James A. Boiani, Member of the Firm in the Health Care & Life Sciences practice, in the firm’s Washington, DC, office, was quoted in 360Dx, in “FDA Resumes Move to Regulate LDTs, Likely Setting Up Legal Battle with Lab Industry,” by Adam Bonislawski. (Read the full version – subscription required.)
Following is an excerpt:
The US Food and Drug Administration is moving to regulate laboratory-developed tests (LDTs), setting up a potential legal battle with the lab industry.
In remarks at the American Clinical Laboratory Association’s annual meeting this month, Elizabeth Hillebrenner, associate director at the FDA’s Center for Devices and Radiological Health, said the agency is advancing plans to regulate LDTs through the rulemaking process.
Hillebrenner declined to give a timeline for when the FDA might present its plans for LDT regulation but said that the agency has started work on the effort. The move marks a resumption of the FDA’s decades-long endeavor to bring LDTs under its purview.
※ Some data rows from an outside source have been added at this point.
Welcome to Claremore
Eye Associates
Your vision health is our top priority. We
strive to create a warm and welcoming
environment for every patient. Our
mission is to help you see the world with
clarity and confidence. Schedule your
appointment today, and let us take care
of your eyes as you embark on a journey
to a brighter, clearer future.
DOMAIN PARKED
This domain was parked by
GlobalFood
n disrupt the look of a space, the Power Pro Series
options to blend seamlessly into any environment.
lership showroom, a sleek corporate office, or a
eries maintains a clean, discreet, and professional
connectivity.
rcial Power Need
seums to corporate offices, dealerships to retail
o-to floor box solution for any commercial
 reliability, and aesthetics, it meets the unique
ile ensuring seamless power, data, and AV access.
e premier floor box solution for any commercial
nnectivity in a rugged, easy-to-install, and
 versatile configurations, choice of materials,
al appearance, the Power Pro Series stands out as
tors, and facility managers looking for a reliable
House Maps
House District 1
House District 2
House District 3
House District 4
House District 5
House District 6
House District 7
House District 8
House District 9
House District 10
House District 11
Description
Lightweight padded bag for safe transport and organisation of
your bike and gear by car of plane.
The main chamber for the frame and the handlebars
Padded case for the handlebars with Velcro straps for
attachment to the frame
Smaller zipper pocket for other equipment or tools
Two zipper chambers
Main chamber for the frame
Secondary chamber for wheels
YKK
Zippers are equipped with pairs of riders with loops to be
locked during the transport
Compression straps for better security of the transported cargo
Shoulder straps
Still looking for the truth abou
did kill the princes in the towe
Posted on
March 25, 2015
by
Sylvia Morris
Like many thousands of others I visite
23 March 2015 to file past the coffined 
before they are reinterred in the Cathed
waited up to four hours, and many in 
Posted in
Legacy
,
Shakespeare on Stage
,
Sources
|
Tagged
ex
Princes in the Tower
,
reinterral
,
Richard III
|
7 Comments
For more than 30 years, the agency has maintained that LDTs are medical devices that fall under its authority according to the Food, Drug, and Cosmetic Act (FDCA). It has by and large refrained from exerting this supposed authority, however, adopting what it has called a policy of enforcement discretion. Perhaps the closest the FDA has come to broad regulation of LDTs was in a pair of draft guidances it released in 2014 in which it said it would require registration of LDTs and premarket approval of certain higher risk LDTs. …
James Boiani, an IVD, drug, and medical device life sciences attorney at Epstein, Becker & Green in Washington, D.C., noted that the length of time required to regulate through rulemaking makes the process vulnerable to political swings such as changes in presidential administrations.
“If you’re talking about the rulemaking process, that is going to be a multiyear program with a multiyear phase-in, and that is going to be subject to changes in [presidential] administrations and how they feel about laboratory-developed tests,” he said. He cited as an example HHS’s surprise announcement during the Trump administration that the FDA would not require premarket review of laboratory-developed tests without notice-and-comment rulemaking.
Perhaps anticipating these challenges, the FDA has maintained that its preference is for Congress to pass legislation like VALID giving it authority over LDTs.